Jzerb,
in any machine, and I mean any machine!
you have to have manual controls to reset the machine to the home position and clean it out or restart the operation.
what I was talking about was the following and maybe you understood.
if start and not go there
jsr seq 1
jsr seq 2
jsr seq 3
…
jsr seq 7
cycle end
wait for next start instruction.
if start pb and go there
jsr seq 2
jsr seq 3
jsr seq 4
…
cycle end
wait for next start instruction
as I said earlier, you must have manual logic to home the machine AND in the proper order to prevent you from tearing up the machine.
I saw a machine that cost 2.5 million tore to pieces when the company lost power and when power was restored, they hit the home button per the instructions. everything went home all at once and did $250k in damage and took 9 months to rebuild. the programmers were fired by the oem and the oem was not happy having to pay the repair costs and lost revenue bill.
james
so what i have come up with, and it seems to be working thus far is this.
you have setpoints a,b,c,d,e for vertical machine movement.
you have three different buttons on the HMI, for three different sequences.
i have three different step indexes for each sequence. if youre in one sequence you cannot start another and other safety interlocks etc.
operator hits button for sequence 1. sequence 1 starts, goes to setpoints a,b and is then complete.
operator hits button 2 for sequence 2. sequence 2 starts, goes to setpoint b and is then complete.
operator hits button 3 for sequence 3. sequence 3 starts, goes to setpoints c,d,b,a and is then complete.
i figured overall the easiest way, for my programming skill level, was to do it that way.
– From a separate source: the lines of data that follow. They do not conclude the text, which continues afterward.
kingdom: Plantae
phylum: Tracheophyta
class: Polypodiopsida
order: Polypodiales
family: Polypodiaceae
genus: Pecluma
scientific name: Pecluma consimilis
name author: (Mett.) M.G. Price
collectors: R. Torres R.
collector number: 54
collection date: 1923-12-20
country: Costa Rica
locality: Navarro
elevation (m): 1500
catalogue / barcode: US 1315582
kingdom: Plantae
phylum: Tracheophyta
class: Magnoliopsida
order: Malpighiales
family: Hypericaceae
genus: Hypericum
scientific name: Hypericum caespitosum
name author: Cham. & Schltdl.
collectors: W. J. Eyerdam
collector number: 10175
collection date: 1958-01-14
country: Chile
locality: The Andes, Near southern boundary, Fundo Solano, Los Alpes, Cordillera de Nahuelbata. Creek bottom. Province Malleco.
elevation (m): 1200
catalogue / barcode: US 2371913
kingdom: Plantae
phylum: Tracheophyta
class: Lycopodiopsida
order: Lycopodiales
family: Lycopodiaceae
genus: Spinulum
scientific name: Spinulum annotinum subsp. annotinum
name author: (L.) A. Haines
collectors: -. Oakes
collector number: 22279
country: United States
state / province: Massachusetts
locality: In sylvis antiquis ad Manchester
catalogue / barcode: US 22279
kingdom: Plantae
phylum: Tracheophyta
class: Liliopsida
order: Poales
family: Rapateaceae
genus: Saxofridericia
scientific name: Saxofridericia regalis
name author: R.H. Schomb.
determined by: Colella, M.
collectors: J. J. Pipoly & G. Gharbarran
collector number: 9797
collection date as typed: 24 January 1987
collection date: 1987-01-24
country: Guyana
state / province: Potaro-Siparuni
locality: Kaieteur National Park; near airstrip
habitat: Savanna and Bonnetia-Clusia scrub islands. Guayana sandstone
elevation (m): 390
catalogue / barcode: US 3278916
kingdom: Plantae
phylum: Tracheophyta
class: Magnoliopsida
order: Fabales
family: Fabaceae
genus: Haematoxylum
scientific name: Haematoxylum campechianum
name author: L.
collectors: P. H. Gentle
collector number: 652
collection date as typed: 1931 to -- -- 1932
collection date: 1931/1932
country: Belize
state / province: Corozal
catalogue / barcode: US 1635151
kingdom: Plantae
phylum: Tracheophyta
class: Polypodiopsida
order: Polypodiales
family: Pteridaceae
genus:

I have seen it done with the JSR breakup as you mentioned, i even have an older piece of code from a machine done years ago that was programmed by an outside vendor that uses that method, and as much as i liked it i couldnt seem to follow it as easily. Then again, i guess its always easier to follow your own written code.
if there is an issue within any sequence, someone with super user access to the HMI has to log in, reset the step index for the cycle then hit a home button to bring machine to a known position before attempting to start any other sequence.